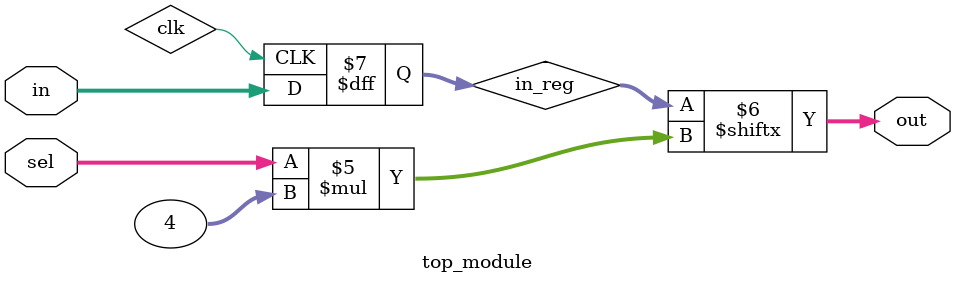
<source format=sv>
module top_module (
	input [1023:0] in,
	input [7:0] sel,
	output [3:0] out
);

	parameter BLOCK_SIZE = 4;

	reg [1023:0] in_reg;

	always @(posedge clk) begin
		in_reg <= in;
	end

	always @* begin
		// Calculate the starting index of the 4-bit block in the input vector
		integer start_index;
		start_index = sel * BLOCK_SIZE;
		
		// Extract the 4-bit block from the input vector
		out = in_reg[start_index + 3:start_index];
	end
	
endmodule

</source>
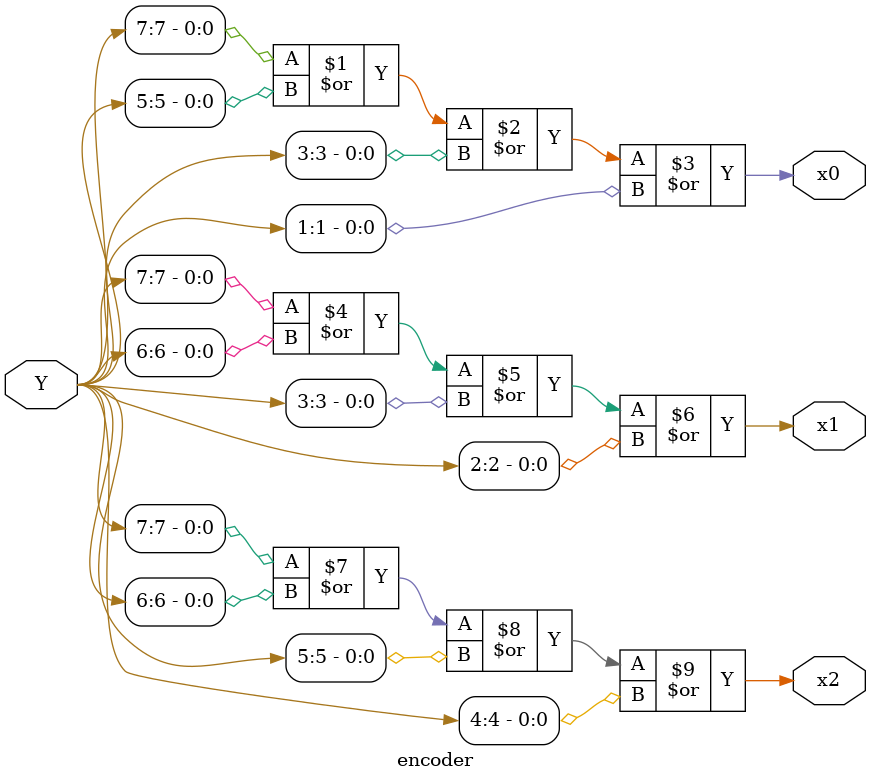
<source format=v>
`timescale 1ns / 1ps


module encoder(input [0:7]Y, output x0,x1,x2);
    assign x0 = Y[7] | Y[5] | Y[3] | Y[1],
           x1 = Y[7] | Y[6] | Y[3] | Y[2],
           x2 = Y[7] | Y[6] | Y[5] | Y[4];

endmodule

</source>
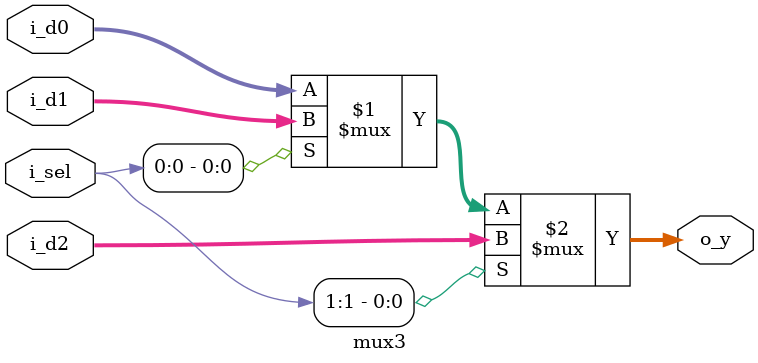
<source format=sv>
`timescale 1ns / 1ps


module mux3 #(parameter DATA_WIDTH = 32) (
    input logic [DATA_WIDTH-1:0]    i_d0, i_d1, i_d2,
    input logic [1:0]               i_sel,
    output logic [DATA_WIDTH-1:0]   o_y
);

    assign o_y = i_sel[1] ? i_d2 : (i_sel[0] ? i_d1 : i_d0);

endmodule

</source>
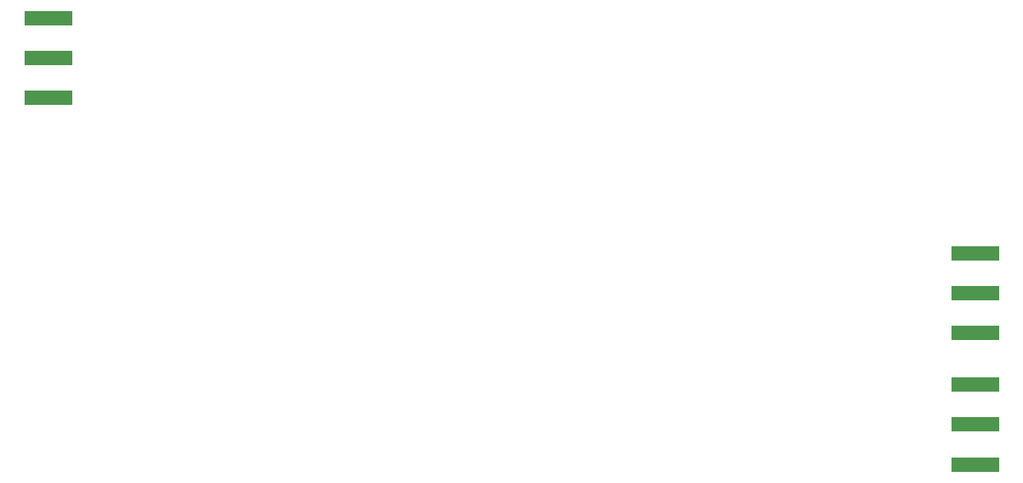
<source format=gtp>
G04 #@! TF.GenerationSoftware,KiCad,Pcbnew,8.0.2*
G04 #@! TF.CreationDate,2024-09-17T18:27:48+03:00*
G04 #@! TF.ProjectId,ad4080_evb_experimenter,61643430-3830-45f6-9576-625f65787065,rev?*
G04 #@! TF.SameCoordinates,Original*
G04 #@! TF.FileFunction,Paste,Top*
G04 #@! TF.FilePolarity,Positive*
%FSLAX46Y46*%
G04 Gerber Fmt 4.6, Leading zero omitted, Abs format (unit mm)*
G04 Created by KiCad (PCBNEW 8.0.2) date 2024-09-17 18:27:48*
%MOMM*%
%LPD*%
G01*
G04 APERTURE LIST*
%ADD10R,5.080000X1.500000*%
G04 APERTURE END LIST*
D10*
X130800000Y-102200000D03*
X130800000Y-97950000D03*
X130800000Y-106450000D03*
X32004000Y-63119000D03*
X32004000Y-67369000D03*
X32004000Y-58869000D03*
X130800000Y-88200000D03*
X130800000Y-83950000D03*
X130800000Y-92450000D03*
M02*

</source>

————

# [Task prompt]
Without the pictures, return the records above exactly as given.

# [Exercise answer]
<source format=sv>
module top_module (
	input [1023:0] in,
	input [7:0] sel,
	output [3:0] out
);

	parameter BLOCK_SIZE = 4;

	reg [1023:0] in_reg;

	always @(posedge clk) begin
		in_reg <= in;
	end

	always @* begin
		// Calculate the starting index of the 4-bit block in the input vector
		integer start_index;
		start_index = sel * BLOCK_SIZE;
		
		// Extract the 4-bit block from the input vector
		out = in_reg[start_index + 3:start_index];
	end
	
endmodule

</source>
<source format=v>
`timescale 1ns / 1ps


module encoder(input [0:7]Y, output x0,x1,x2);
    assign x0 = Y[7] | Y[5] | Y[3] | Y[1],
           x1 = Y[7] | Y[6] | Y[3] | Y[2],
           x2 = Y[7] | Y[6] | Y[5] | Y[4];

endmodule

</source>
<source format=sv>
`timescale 1ns / 1ps


module mux3 #(parameter DATA_WIDTH = 32) (
    input logic [DATA_WIDTH-1:0]    i_d0, i_d1, i_d2,
    input logic [1:0]               i_sel,
    output logic [DATA_WIDTH-1:0]   o_y
);

    assign o_y = i_sel[1] ? i_d2 : (i_sel[0] ? i_d1 : i_d0);

endmodule

</source>
<source format=gtp>
G04 #@! TF.GenerationSoftware,KiCad,Pcbnew,8.0.2*
G04 #@! TF.CreationDate,2024-09-17T18:27:48+03:00*
G04 #@! TF.ProjectId,ad4080_evb_experimenter,61643430-3830-45f6-9576-625f65787065,rev?*
G04 #@! TF.SameCoordinates,Original*
G04 #@! TF.FileFunction,Paste,Top*
G04 #@! TF.FilePolarity,Positive*
%FSLAX46Y46*%
G04 Gerber Fmt 4.6, Leading zero omitted, Abs format (unit mm)*
G04 Created by KiCad (PCBNEW 8.0.2) date 2024-09-17 18:27:48*
%MOMM*%
%LPD*%
G01*
G04 APERTURE LIST*
%ADD10R,5.080000X1.500000*%
G04 APERTURE END LIST*
D10*
X130800000Y-102200000D03*
X130800000Y-97950000D03*
X130800000Y-106450000D03*
X32004000Y-63119000D03*
X32004000Y-67369000D03*
X32004000Y-58869000D03*
X130800000Y-88200000D03*
X130800000Y-83950000D03*
X130800000Y-92450000D03*
M02*

</source>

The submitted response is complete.